In the summer of 2023, Rucker was signed to Heart Of Texas Records, out of Brady, Texas, under the direction of President and CEO Tracy Pitcox (Texas Country DJ Hall of Fame Member). An album of duets was released in October, 2024 entitled: Takin' A Walk (with Friends) - The Duet Sessions. Notable duet artists as: Darrell McCall, Diane McCall, Tony Booth, Jeannie C. Riley, Leon Everette, Margie Singleton, and Justin Trevino. The project is being produced by Trevino, who is well known in traditional country music circles himself, for keeping the flame of tradition glowing. The year 2023 also saw Joe hosting the world famous Midnite Jamboree for the second time (he has appeared multiple times over the years), for which the great guitarist Doyle Dykes was his featured guest (among his other guests Diane McCall, Justin Dukes, and Sonny Wright).

After over 25 years in Nashville, Joe Rucker has seen many of his musical dreams come true.
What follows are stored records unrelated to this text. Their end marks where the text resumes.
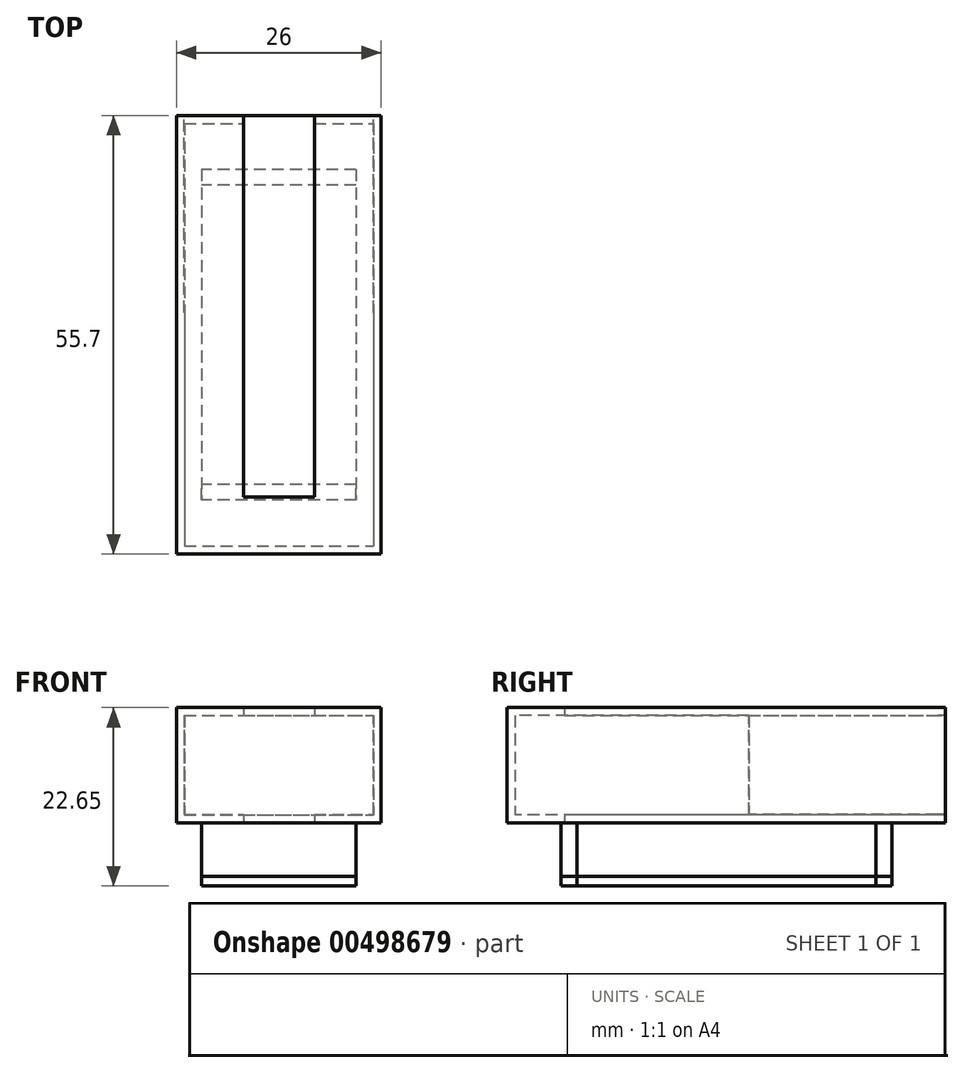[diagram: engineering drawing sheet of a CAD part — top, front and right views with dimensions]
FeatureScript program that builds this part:
annotation { "Feature Type Name" : "Feature", "Feature Type Description" : "" }
export const myFeature = defineFeature(function(context is Context, id is Id, definition is map)
    precondition{}
    {
        {
            var Q0;
            Q0=qCreatedBy(makeId("Top.planeOp"),FACE);
            var sketch = newSketch(context, id + "F0", { "sketchPlane" : qUnion([Q0])});
            skLineSegment(sketch, "E0.bottom", {"start": v(-13, 27.85) * mm, "end": v(-4.5, 27.85) * mm});
            skLineSegment(sketch, "E0.top", {"start": v(-13, -27.84) * mm, "end": v(13, -27.84) * mm});
            skLineSegment(sketch, "E0.left", {"start": v(-13, 27.85) * mm, "end": v(-13, -27.84) * mm});
            skLineSegment(sketch, "E0.right", {"start": v(13, 27.85) * mm, "end": v(13, -27.84) * mm});
            skPoint(sketch, "E0.middle", {"position": v(0, 0) * mm});
            skLineSegment(sketch, "E1.top", {"start": v(-4.5, -20.58) * mm, "end": v(4.5, -20.58) * mm});
            skLineSegment(sketch, "E1.left", {"start": v(-4.5, 27.84) * mm, "end": v(-4.5, -20.58) * mm});
            skLineSegment(sketch, "E1.right", {"start": v(4.5, 27.84) * mm, "end": v(4.5, -20.58) * mm});
            skLineSegment(sketch, "E2.trimOffspring", {"start": v(4.5, 27.85) * mm, "end": v(13, 27.85) * mm});
            skSolve(sketch);
        }
        {
            var Q0;
            Q0 = qSketchRegion(id + "F0", true);
            extrude(context, id + "F1", {"entities" : qUnion([Q0]), "depth" : 14.65 * mm});
        }
        {
            var Q0;
            Q0=makeQuery(id+"F1.opExtrude","SWEPT_FACE",FACE,{"disambiguationData":[OSD([sQuery(id+"F0.wireOp",EDGE,"E1.left")])]});
            var Q1;
            Q1=makeQuery(id+"F1.opExtrude","SWEPT_FACE",FACE,{"disambiguationData":[OSD([sQuery(id+"F0.wireOp",EDGE,"E1.right")])]});
            var Q2;
            Q2=makeQuery(id+"F1.opExtrude","SWEPT_FACE",FACE,{"disambiguationData":[OSD([sQuery(id+"F0.wireOp",EDGE,"E1.top")])]});
            shell(context, id + "F2", {"entities" : qUnion([Q0, Q1, Q2]), "thickness" : 1 * mm});
        }
        {
            var Q0;
            Q0=makeQuery(id+"F1.opExtrude","SWEPT_FACE",FACE,{"disambiguationData":[OSD([sQuery(id+"F0.wireOp",EDGE,"E0.bottom")])]});
            var sketch = newSketch(context, id + "F3", { "sketchPlane" : qUnion([Q0])});
            skLineSegment(sketch, "E3.bottom", {"start": v(12.07, 13.65) * mm, "end": v(-12.04, 13.65) * mm});
            skLineSegment(sketch, "E3.top", {"start": v(12.07, 1.08) * mm, "end": v(-12.04, 1.08) * mm});
            skLineSegment(sketch, "E3.left", {"start": v(12.07, 13.65) * mm, "end": v(12.07, 1.08) * mm});
            skLineSegment(sketch, "E3.right", {"start": v(-12.04, 13.65) * mm, "end": v(-12.04, 1.08) * mm});
            skSolve(sketch);
        }
        {
            var Q0;
            {var subQ0=sQuery(id+"F3.wireOp",EDGE,"E3.left");Q0=makeQuery(id+"F3.imprint","IMPRINT",FACE,{"disambiguationData":[TD([[makeQuery(id+"F3.imprint","IMPRINT",EDGE,{"derivedFrom":subQ0}),-1.0]])]});}
            var Q1;
            {var subQ0=sQuery(id+"F3.wireOp",EDGE,"E3.right");Q1=makeQuery(id+"F3.imprint","IMPRINT",FACE,{"disambiguationData":[TD([[makeQuery(id+"F3.imprint","IMPRINT",EDGE,{"derivedFrom":subQ0}),1.0]])]});}
            extrude(context, id + "F4", {"entities" : qUnion([Q0, Q1]), "operationType" : NewBodyOperationType.REMOVE, "oppositeDirection" : true, "depth" : 25 * mm});
        }
        {
            var Q0;
            Q0=makeQuery(id+"F1.opExtrude","CAP_FACE",FACE,{"disambiguationData":[OSD([sQuery(id+"F0.wireOp",EDGE,"E0.bottom"),sQuery(id+"F0.wireOp",EDGE,"E0.top"),sQuery(id+"F0.wireOp",EDGE,"E0.left"),sQuery(id+"F0.wireOp",EDGE,"E0.right"),sQuery(id+"F0.wireOp",EDGE,"E1.top"),sQuery(id+"F0.wireOp",EDGE,"E1.left"),sQuery(id+"F0.wireOp",EDGE,"E1.right"),sQuery(id+"F0.wireOp",EDGE,"E2.trimOffspring")])],"isStart":true});
            var sketch = newSketch(context, id + "F5", { "sketchPlane" : qUnion([Q0])});
            skLineSegment(sketch, "E4.bottom", {"start": v(13, -27.85) * mm, "end": v(-13, -27.85) * mm});
            skLineSegment(sketch, "E4.top", {"start": v(13, 27.85) * mm, "end": v(-13, 27.85) * mm});
            skLineSegment(sketch, "E4.left", {"start": v(13, -27.85) * mm, "end": v(13, 27.85) * mm});
            skLineSegment(sketch, "E4.right", {"start": v(-13, -27.85) * mm, "end": v(-13, 27.85) * mm});
            skPoint(sketch, "E4.middle", {"position": v(0, 0) * mm});
            skSolve(sketch);
        }
        {
            var Q0;
            Q0=makeQuery(id+"F5.imprint","IMPRINT",FACE,{"disambiguationData":[TD([[makeQuery(id+"F5.imprint","IMPRINT",EDGE,{"derivedFrom":makeQuery(id+"F1.opExtrude","CAP_EDGE",EDGE,{"disambiguationData":[OSD([sQuery(id+"F0.wireOp",EDGE,"E1.top")])],"isStart":true})}),-1.0]])]});
            extrude(context, id + "F6", {"entities" : qUnion([Q0]), "oppositeDirection" : true, "depth" : 1 * mm});
        }
        {
            var Q0;
            Q0=makeQuery(id+"F1.opExtrude","CAP_FACE",FACE,{"disambiguationData":[OSD([sQuery(id+"F0.wireOp",EDGE,"E0.bottom"),sQuery(id+"F0.wireOp",EDGE,"E0.top"),sQuery(id+"F0.wireOp",EDGE,"E0.left"),sQuery(id+"F0.wireOp",EDGE,"E0.right"),sQuery(id+"F0.wireOp",EDGE,"E1.top"),sQuery(id+"F0.wireOp",EDGE,"E1.left"),sQuery(id+"F0.wireOp",EDGE,"E1.right"),sQuery(id+"F0.wireOp",EDGE,"E2.trimOffspring")])],"isStart":true});
            var sketch = newSketch(context, id + "F7", { "sketchPlane" : qUnion([Q0])});
            skLineSegment(sketch, "E5", {"start": v(19.39, 0) * mm, "end": v(-21.34, 0) * mm, "construction": true});
            skPoint(sketch, "E5.endSnap0", {"position": v(13, 0) * mm});
            skLineSegment(sketch, "E6.bottom", {"start": v(9.82, -21) * mm, "end": v(-9.82, -21) * mm});
            skLineSegment(sketch, "E6.top", {"start": v(9.82, -19) * mm, "end": v(-9.82, -19) * mm});
            skLineSegment(sketch, "E6.left", {"start": v(9.82, -21) * mm, "end": v(9.82, -19) * mm});
            skLineSegment(sketch, "E6.right", {"start": v(-9.82, -21) * mm, "end": v(-9.82, -19) * mm});
            skPoint(sketch, "E6.middle", {"position": v(0, -20) * mm});
            skLineSegment(sketch, "E7.MirrorCS", {"start": v(9.82, 19) * mm, "end": v(-9.82, 19) * mm});
            skLineSegment(sketch, "E8.MirrorCS", {"start": v(9.82, 21) * mm, "end": v(9.82, 19) * mm});
            skLineSegment(sketch, "E9.MirrorCS", {"start": v(9.82, 21) * mm, "end": v(-9.82, 21) * mm});
            skLineSegment(sketch, "E10.MirrorCS", {"start": v(-9.82, 21) * mm, "end": v(-9.82, 19) * mm});
            skSolve(sketch);
        }
        {
            var Q0;
            {var subQ0=sQuery(id+"F7.wireOp",EDGE,"E6.left");Q0=makeQuery(id+"F7.imprint","IMPRINT",FACE,{"disambiguationData":[TD([[makeQuery(id+"F7.imprint","IMPRINT",EDGE,{"derivedFrom":subQ0}),1.0]])]});}
            var Q1;
            {var subQ0=sQuery(id+"F7.wireOp",EDGE,"E6.bottom");var subQ1=makeQuery(id+"F1.opExtrude","CAP_EDGE",EDGE,{"disambiguationData":[OSD([sQuery(id+"F0.wireOp",EDGE,"E1.right")])],"isStart":true});var subQ2=makeQuery(id+"F7.imprint","INTERSECT",VERTEX,{"derivedFrom":[subQ1,subQ0]});Q1=makeQuery(id+"F7.imprint","IMPRINT",FACE,{"disambiguationData":[TD([[makeQuery(id+"F7.imprint","IMPRINT",EDGE,{"disambiguationData":[TD([[subQ2,-1.0]])],"derivedFrom":subQ0}),-1.0]])]});}
            var Q2;
            {var subQ0=sQuery(id+"F7.wireOp",EDGE,"E6.right");Q2=makeQuery(id+"F7.imprint","IMPRINT",FACE,{"disambiguationData":[TD([[makeQuery(id+"F7.imprint","IMPRINT",EDGE,{"derivedFrom":subQ0}),-1.0]])]});}
            var Q3;
            {var subQ4=sQuery(id+"F7.wireOp",EDGE,"E8.MirrorCS");Q3=makeQuery(id+"F7.imprint","IMPRINT",FACE,{"disambiguationData":[TD([[makeQuery(id+"F7.imprint","IMPRINT",EDGE,{"derivedFrom":subQ4}),-1.0]])]});}
            var Q4;
            {var subQ5=makeQuery(id+"F1.opExtrude","CAP_EDGE",EDGE,{"disambiguationData":[OSD([sQuery(id+"F0.wireOp",EDGE,"E1.top")])],"isStart":true});Q4=makeQuery(id+"F7.imprint","IMPRINT",FACE,{"disambiguationData":[TD([[makeQuery(id+"F7.imprint","IMPRINT",EDGE,{"derivedFrom":subQ5}),-1.0]])]});}
            extrude(context, id + "F8", {"entities" : qUnion([Q0, Q1, Q2, Q3, Q4]), "depth" : 8 * mm});
        }
        {
            var Q0;
            Q0=makeQuery(id+"F8.opExtrude","CAP_FACE",FACE,{"disambiguationData":[OSD([sQuery(id+"F7.wireOp",EDGE,"E6.bottom"),sQuery(id+"F7.wireOp",EDGE,"E6.top"),sQuery(id+"F7.wireOp",EDGE,"E6.left"),sQuery(id+"F7.wireOp",EDGE,"E6.right")])],"isStart":false});
            var sketch = newSketch(context, id + "F9", { "sketchPlane" : qUnion([Q0])});
            skLineSegment(sketch, "E11.bottom", {"start": v(9.82, -21) * mm, "end": v(-9.82, -21) * mm});
            skLineSegment(sketch, "E11.top", {"start": v(9.82, 21) * mm, "end": v(-9.82, 21) * mm});
            skLineSegment(sketch, "E11.left", {"start": v(9.82, -21) * mm, "end": v(9.82, 21) * mm});
            skLineSegment(sketch, "E11.right", {"start": v(-9.82, -21) * mm, "end": v(-9.82, 21) * mm});
            skPoint(sketch, "E11.middle", {"position": v(0, 0) * mm});
            skSolve(sketch);
        }
        {
            var Q0;
            {var subQ0=sQuery(id+"F9.wireOp",EDGE,"E11.top");Q0=makeQuery(id+"F9.imprint","IMPRINT",FACE,{"disambiguationData":[TD([[makeQuery(id+"F9.imprint","IMPRINT",EDGE,{"derivedFrom":subQ0}),1.0]])]});}
            var Q1;
            {var subQ0=sQuery(id+"F9.wireOp",EDGE,"E11.bottom");Q1=makeQuery(id+"F9.imprint","IMPRINT",FACE,{"disambiguationData":[TD([[makeQuery(id+"F9.imprint","IMPRINT",EDGE,{"derivedFrom":subQ0}),-1.0]])]});}
            extrude(context, id + "F10", {"entities" : qUnion([Q0, Q1]), "oppositeDirection" : true, "depth" : 1.2 * mm});
        }
    });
He has worked with many of his musical heroes, has toured towns all over the country gaining grass roots fans everywhere he goes. He has performed at venues sought after by every Nashville musician including several solos performances at the Ryman Auditorium, Wheeling Jamboree, Midnite Jamboree, CMA Fest, and Heart of Texas Country Music Festival. When asked what his goals are for the future, Rucker responded, "My life-long dream is to perform on the Grand Ole Opry. I've performed on a few shows at the Ryman for different events, and I've been on WSM radio multiple times, but I still have not had the opportunity to debut on the Opry. That's my dream. That's the high mark for me. I can tell you just about everything about the Grand Ole Opry and its history...from Uncle Dave Macon and DeFord Bailey to Mark Wills and Carrie Underwood. Everything within my being loves the Opry like a guitar loves good strings. I will never stop longing to perform on the greatest show on earth; The Grand Ole Opry!"

His father, Jerry Rucker, worked in the Space Shuttle program for more than 35 years, and wrote several songs specifically geared towards the Shuttle program. The first song, called Blastoff Columbia, was used to wake up astronauts Robert Crippen and John Young from their first night in space during STS-1. It was a great honor for the entire family, and the song has been featured in several NASA videos and television news reels regarding the Shuttle program.